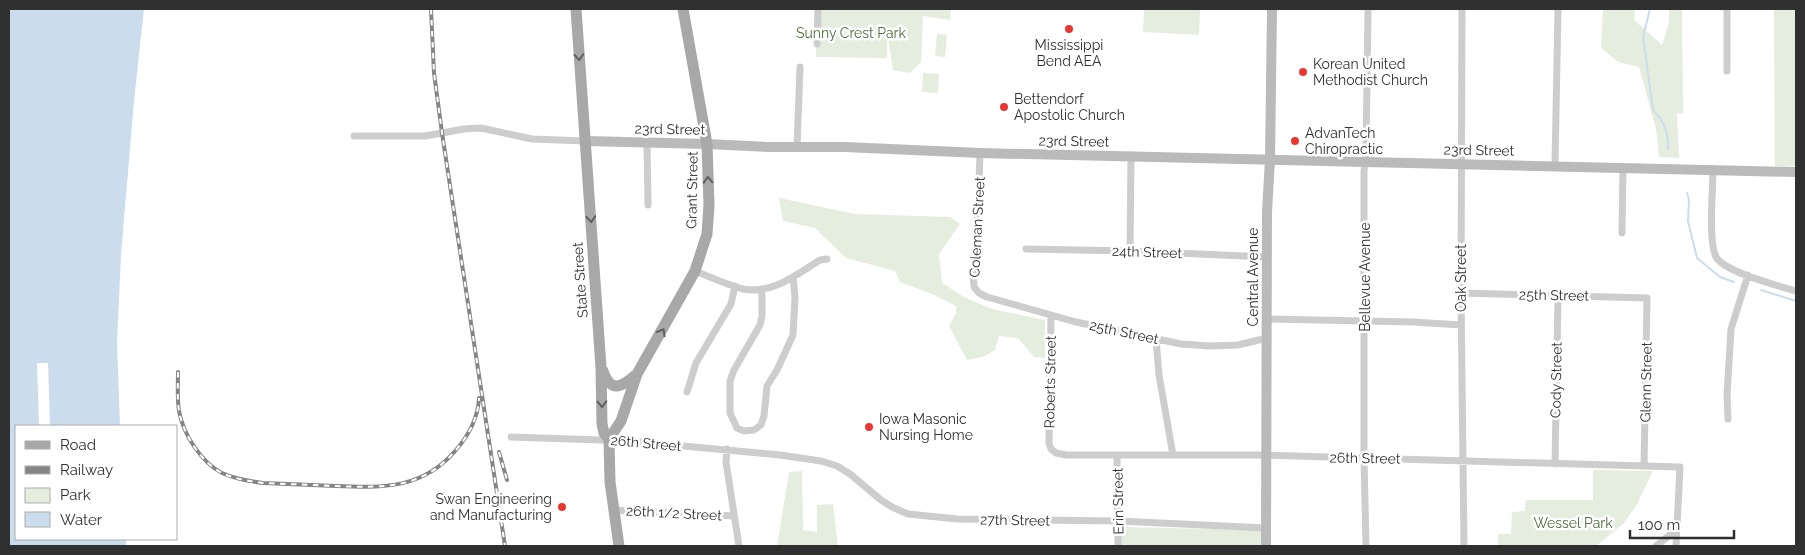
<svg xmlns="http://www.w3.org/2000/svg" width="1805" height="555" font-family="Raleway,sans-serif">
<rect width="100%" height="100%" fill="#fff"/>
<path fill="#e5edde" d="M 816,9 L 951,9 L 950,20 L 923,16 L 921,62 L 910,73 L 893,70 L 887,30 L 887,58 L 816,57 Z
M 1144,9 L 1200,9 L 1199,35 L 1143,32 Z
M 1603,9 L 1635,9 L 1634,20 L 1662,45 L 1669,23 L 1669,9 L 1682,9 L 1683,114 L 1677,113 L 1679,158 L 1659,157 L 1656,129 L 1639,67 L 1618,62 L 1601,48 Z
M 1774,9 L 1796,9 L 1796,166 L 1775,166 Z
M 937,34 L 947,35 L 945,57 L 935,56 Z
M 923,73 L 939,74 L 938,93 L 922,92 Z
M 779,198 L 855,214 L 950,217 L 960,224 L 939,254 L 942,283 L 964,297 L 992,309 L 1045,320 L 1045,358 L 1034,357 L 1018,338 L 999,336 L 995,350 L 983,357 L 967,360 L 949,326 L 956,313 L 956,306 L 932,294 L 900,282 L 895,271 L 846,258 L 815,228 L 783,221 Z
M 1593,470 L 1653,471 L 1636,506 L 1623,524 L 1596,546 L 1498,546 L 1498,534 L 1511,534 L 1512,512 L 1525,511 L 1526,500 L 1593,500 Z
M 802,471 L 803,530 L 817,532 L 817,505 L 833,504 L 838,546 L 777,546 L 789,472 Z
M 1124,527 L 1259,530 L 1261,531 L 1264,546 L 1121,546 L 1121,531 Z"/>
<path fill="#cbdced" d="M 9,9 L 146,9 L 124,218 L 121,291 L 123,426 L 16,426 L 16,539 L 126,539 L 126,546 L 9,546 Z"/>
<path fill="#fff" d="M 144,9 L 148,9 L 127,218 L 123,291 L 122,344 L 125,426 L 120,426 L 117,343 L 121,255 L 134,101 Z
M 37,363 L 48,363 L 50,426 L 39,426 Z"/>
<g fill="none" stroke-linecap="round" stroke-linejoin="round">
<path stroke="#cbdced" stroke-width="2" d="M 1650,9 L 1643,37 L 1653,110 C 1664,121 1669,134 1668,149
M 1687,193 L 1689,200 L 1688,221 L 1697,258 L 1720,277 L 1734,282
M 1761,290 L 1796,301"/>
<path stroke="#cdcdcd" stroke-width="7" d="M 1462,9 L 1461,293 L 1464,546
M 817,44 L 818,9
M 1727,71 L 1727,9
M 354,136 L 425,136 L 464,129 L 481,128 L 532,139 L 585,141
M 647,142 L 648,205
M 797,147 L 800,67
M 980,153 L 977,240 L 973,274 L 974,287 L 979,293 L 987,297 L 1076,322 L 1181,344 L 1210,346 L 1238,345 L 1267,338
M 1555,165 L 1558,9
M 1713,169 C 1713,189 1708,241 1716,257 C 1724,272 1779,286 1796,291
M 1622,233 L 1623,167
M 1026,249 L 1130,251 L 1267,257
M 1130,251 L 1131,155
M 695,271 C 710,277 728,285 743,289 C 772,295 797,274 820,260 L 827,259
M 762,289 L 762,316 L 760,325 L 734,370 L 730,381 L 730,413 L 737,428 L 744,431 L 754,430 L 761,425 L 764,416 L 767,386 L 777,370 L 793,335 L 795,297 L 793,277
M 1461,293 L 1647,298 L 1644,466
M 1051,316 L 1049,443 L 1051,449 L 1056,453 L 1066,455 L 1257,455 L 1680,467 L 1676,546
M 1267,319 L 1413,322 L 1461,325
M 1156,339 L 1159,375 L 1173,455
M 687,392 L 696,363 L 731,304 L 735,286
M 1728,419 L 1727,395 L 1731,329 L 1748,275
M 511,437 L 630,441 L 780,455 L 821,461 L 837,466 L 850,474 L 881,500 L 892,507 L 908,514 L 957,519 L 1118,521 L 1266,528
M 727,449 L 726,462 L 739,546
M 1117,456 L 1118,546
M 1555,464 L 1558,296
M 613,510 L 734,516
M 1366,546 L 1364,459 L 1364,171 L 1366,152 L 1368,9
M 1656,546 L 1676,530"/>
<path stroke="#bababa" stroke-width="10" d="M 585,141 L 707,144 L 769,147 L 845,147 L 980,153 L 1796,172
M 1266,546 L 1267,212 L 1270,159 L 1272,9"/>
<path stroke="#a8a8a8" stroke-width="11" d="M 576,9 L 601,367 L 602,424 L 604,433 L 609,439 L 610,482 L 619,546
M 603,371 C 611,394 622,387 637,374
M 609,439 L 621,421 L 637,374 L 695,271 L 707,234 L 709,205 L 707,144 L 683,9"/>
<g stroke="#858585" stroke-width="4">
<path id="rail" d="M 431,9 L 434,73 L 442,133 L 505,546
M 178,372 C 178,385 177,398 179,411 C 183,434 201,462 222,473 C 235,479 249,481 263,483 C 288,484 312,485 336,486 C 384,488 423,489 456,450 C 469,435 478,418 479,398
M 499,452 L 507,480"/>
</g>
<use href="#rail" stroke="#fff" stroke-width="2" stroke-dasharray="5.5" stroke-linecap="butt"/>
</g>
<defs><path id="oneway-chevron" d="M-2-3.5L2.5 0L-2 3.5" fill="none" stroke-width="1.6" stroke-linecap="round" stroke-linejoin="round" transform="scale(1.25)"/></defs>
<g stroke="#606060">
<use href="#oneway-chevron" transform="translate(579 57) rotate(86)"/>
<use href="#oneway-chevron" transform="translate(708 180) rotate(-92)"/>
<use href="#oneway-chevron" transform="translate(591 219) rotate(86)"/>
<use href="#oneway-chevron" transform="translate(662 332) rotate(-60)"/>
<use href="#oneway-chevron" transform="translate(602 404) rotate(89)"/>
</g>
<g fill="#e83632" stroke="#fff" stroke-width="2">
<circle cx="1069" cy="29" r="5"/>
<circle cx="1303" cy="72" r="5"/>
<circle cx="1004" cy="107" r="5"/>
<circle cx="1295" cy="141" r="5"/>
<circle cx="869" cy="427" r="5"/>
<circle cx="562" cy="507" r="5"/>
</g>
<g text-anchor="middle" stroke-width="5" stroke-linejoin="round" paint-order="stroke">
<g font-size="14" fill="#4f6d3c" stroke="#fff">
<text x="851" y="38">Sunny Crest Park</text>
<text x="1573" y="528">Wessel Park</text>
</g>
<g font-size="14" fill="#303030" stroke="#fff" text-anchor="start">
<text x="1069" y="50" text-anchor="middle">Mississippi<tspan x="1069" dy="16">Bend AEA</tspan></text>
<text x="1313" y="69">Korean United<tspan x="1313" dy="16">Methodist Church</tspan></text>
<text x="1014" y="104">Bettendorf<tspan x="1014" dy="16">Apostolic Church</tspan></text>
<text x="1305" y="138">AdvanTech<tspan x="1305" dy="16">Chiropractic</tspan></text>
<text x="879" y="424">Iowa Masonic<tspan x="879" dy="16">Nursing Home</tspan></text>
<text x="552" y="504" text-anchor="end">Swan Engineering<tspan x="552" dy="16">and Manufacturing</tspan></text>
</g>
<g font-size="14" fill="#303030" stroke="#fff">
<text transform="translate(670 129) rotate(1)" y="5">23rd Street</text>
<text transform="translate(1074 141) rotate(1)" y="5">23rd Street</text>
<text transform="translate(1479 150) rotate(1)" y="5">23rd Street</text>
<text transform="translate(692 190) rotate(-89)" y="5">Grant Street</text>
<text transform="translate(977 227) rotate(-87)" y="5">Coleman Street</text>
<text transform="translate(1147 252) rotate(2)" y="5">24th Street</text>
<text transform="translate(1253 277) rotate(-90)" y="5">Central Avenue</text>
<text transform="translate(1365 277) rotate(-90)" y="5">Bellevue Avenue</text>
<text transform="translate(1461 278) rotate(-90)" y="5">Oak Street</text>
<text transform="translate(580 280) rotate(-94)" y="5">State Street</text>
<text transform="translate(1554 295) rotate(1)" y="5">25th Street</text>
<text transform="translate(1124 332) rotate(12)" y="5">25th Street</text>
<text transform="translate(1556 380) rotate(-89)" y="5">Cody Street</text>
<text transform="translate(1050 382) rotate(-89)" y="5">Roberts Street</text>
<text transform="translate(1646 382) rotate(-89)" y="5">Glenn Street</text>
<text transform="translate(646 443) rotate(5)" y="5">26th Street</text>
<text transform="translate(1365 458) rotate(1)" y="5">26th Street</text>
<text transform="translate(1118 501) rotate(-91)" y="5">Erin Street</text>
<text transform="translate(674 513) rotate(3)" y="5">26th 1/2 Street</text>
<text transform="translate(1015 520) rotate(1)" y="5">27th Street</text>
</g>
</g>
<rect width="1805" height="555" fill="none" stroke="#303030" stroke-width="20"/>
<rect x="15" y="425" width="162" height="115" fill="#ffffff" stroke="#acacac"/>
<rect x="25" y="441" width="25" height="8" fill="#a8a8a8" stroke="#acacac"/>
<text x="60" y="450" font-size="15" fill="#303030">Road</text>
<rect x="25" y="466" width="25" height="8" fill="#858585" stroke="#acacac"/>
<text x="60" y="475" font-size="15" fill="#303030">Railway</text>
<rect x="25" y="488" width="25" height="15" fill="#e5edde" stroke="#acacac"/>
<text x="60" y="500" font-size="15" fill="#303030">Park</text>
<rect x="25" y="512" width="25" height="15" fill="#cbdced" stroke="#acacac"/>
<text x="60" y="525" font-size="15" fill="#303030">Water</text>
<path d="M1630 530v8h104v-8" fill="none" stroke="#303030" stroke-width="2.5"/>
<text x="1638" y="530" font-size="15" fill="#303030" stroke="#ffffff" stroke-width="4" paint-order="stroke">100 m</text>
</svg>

##########

§ Requirement
Using only the listing above, restate exactly the lines from the line containing "M 1603,9 L 1635,9" through the line containing "M 1713,169 C", both included.

§ Solution to the exercise
M 1603,9 L 1635,9 L 1634,20 L 1662,45 L 1669,23 L 1669,9 L 1682,9 L 1683,114 L 1677,113 L 1679,158 L 1659,157 L 1656,129 L 1639,67 L 1618,62 L 1601,48 Z
M 1774,9 L 1796,9 L 1796,166 L 1775,166 Z
M 937,34 L 947,35 L 945,57 L 935,56 Z
M 923,73 L 939,74 L 938,93 L 922,92 Z
M 779,198 L 855,214 L 950,217 L 960,224 L 939,254 L 942,283 L 964,297 L 992,309 L 1045,320 L 1045,358 L 1034,357 L 1018,338 L 999,336 L 995,350 L 983,357 L 967,360 L 949,326 L 956,313 L 956,306 L 932,294 L 900,282 L 895,271 L 846,258 L 815,228 L 783,221 Z
M 1593,470 L 1653,471 L 1636,506 L 1623,524 L 1596,546 L 1498,546 L 1498,534 L 1511,534 L 1512,512 L 1525,511 L 1526,500 L 1593,500 Z
M 802,471 L 803,530 L 817,532 L 817,505 L 833,504 L 838,546 L 777,546 L 789,472 Z
M 1124,527 L 1259,530 L 1261,531 L 1264,546 L 1121,546 L 1121,531 Z"/>
<path fill="#cbdced" d="M 9,9 L 146,9 L 124,218 L 121,291 L 123,426 L 16,426 L 16,539 L 126,539 L 126,546 L 9,546 Z"/>
<path fill="#fff" d="M 144,9 L 148,9 L 127,218 L 123,291 L 122,344 L 125,426 L 120,426 L 117,343 L 121,255 L 134,101 Z
M 37,363 L 48,363 L 50,426 L 39,426 Z"/>
<g fill="none" stroke-linecap="round" stroke-linejoin="round">
<path stroke="#cbdced" stroke-width="2" d="M 1650,9 L 1643,37 L 1653,110 C 1664,121 1669,134 1668,149
M 1687,193 L 1689,200 L 1688,221 L 1697,258 L 1720,277 L 1734,282
M 1761,290 L 1796,301"/>
<path stroke="#cdcdcd" stroke-width="7" d="M 1462,9 L 1461,293 L 1464,546
M 817,44 L 818,9
M 1727,71 L 1727,9
M 354,136 L 425,136 L 464,129 L 481,128 L 532,139 L 585,141
M 647,142 L 648,205
M 797,147 L 800,67
M 980,153 L 977,240 L 973,274 L 974,287 L 979,293 L 987,297 L 1076,322 L 1181,344 L 1210,346 L 1238,345 L 1267,338
M 1555,165 L 1558,9
M 1713,169 C 1713,189 1708,241 1716,257 C 1724,272 1779,286 1796,291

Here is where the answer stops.